Today’s U.S. workers, with their advanced tools and know-how, are extremely productive. For example, a single combine harvester on a farm in Illinois recently set a world record by harvesting 3.5 million pounds of corn in one day. On the health side, life expectancy is decades longer, and recent breakthroughs in mRNA-based vaccines, applied to COVID-19, are just the latest in a series of scientific and technological advances that have improved our lives.
People broadly understand that science and innovation are important. At the same time, there is substantial public skepticism about the value of investments in the scientific and innovative enterprise. The esoteric nature of science can make such efforts hard for the public to comprehend. And research itself, as a step into the unknown, inevitably produces many failures, which can breed more skepticism.
Today the U.S. devotes a very small share — less than 3% — of its total gross domestic product every year to research and development (R&D). Federally funded R&D as a share of the U.S. economy is half its level from the 1980s and approaching its lowest level in the last 70 years. Perhaps we should not be surprised that the U.S. has also been experiencing slower economic growth.
But how do we measure the importance of research and the return on R&D investment? I’ve been working with colleagues to answer these questions. In one study, former Northwestern postdoctoral fellow Mohammad Ahmadpoor and I investigated the link between private sector inventions and prior scientific research. After studying tens of millions of scientific papers, we found that the majority of such articles produced roots of knowledge for future inventions. Moreover, the inventions with the highest value are the ones most closely related to prior scientific advances.

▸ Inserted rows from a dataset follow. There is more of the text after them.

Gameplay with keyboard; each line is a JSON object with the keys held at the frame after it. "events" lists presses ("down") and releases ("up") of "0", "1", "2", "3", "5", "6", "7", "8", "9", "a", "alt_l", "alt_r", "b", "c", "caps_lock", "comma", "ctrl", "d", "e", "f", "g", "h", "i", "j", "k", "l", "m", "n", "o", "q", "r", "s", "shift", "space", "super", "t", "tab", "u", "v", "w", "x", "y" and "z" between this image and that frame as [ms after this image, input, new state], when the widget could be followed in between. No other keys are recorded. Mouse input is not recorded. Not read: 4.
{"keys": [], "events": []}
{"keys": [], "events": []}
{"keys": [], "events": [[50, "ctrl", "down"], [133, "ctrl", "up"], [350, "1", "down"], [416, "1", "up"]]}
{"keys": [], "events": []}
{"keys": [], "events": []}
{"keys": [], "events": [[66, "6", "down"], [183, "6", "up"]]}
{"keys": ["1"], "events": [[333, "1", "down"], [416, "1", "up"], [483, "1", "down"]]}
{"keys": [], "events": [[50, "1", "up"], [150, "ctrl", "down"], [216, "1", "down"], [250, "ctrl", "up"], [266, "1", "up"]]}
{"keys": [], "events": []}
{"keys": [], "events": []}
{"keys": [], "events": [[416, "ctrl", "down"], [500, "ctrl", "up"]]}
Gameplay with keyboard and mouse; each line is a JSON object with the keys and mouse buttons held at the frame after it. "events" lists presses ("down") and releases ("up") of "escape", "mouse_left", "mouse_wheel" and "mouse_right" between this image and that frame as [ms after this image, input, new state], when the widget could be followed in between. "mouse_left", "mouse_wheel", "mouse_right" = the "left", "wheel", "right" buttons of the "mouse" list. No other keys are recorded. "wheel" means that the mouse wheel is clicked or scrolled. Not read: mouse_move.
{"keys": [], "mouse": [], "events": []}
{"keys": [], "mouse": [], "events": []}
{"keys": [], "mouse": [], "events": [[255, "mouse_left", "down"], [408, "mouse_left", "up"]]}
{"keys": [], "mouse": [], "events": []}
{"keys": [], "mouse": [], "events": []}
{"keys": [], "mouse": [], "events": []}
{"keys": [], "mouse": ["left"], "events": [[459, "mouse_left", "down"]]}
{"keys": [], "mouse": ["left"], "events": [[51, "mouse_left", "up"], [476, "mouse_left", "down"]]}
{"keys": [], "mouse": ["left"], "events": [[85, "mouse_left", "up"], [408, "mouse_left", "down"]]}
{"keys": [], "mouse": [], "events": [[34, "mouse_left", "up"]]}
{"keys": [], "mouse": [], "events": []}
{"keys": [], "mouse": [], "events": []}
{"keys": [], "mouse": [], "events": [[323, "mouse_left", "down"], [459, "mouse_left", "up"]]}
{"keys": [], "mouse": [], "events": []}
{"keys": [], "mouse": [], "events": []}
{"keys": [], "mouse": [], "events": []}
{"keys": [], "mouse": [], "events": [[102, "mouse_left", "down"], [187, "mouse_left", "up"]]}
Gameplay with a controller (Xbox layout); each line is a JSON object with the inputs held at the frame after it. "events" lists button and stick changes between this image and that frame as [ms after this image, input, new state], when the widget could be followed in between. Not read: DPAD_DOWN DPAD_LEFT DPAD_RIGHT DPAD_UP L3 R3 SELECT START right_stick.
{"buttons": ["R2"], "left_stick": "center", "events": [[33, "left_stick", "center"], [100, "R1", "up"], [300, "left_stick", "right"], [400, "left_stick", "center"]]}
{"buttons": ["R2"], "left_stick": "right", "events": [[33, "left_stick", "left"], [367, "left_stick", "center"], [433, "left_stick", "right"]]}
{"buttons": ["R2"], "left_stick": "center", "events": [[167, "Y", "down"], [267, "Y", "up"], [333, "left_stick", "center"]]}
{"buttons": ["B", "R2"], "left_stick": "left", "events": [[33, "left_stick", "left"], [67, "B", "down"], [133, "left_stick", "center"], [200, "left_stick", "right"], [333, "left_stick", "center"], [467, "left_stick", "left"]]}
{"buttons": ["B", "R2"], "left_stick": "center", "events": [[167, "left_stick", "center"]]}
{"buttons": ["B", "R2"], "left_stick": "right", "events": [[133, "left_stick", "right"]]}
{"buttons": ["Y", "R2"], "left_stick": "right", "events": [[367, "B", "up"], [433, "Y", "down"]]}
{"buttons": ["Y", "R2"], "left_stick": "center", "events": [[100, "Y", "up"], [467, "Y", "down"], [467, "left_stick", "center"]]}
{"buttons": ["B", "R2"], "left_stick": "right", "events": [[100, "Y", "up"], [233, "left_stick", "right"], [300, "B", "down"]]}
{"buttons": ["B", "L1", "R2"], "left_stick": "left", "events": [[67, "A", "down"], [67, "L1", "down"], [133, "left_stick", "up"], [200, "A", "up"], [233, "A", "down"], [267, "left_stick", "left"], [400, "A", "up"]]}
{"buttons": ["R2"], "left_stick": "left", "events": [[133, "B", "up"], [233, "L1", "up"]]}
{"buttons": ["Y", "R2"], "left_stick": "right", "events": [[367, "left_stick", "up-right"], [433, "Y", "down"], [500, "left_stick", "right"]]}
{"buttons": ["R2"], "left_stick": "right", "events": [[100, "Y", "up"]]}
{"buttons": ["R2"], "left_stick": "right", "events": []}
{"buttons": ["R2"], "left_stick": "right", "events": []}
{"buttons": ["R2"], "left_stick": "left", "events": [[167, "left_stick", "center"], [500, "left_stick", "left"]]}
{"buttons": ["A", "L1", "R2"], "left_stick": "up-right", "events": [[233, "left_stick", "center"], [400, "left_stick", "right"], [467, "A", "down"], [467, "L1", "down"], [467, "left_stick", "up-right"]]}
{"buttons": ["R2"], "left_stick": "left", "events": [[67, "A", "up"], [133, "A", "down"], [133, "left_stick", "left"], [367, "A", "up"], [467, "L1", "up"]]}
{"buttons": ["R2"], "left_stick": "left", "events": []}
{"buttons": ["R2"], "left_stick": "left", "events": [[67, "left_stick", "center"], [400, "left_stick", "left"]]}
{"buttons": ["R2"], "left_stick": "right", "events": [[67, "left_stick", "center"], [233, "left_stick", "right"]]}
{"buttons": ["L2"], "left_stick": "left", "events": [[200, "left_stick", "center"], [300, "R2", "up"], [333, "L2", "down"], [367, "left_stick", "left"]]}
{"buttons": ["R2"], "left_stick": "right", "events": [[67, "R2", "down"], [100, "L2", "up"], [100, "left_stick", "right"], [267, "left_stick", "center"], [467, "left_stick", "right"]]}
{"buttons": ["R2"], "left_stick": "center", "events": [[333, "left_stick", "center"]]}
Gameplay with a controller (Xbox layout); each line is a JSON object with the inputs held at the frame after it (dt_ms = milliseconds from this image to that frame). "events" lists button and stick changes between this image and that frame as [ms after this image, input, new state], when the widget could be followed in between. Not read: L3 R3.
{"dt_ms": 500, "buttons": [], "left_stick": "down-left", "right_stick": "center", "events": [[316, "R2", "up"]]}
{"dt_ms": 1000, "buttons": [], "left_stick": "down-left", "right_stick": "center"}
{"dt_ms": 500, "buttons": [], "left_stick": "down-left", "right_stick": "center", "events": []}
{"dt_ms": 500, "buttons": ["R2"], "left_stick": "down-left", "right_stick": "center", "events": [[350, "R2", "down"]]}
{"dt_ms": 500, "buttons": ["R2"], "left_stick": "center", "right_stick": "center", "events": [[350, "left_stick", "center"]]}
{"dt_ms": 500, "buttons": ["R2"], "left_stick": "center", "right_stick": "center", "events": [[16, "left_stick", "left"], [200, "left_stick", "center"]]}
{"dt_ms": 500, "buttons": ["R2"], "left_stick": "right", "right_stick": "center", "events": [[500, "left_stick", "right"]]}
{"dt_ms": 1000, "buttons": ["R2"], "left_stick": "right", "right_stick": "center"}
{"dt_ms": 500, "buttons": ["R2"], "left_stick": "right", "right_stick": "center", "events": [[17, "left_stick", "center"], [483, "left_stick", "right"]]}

And the linkages from science to the market are often indirect. Take Uber, for example, which relies on GPS satellites to track our locations. The GPS system works by comparing extremely accurate time signals from the satellites’ atomic clocks. But because satellites move at high speed and experience less gravity, these clocks experience time differently than we do on Earth — which means they must be adjusted according to Einstein’s theory of relativity. A mobile app that appears to be a revolutionary business idea, in reality, depends deeply on essential foundations of science.
R&D is an incredibly high-return machine that pays for itself many times over. But because the benefits are often indirect, the researchers and funders do not often get much compensation — as Einstein’s estate receives no Uber stock.
It is therefore up to the public at large to support science and R&D, just as the public benefits from it. The U.S. could double its investments in R&D and reap enormous returns, producing higher standards of living, better wages and longer, healthier lives. Asking Congress to devote more resources to science should be among our highest priorities.
Benjamin F. Jones is the Gordon and Llura Gund Family Professor of Entrepreneurship and professor of strategy at the Kellogg School of Management.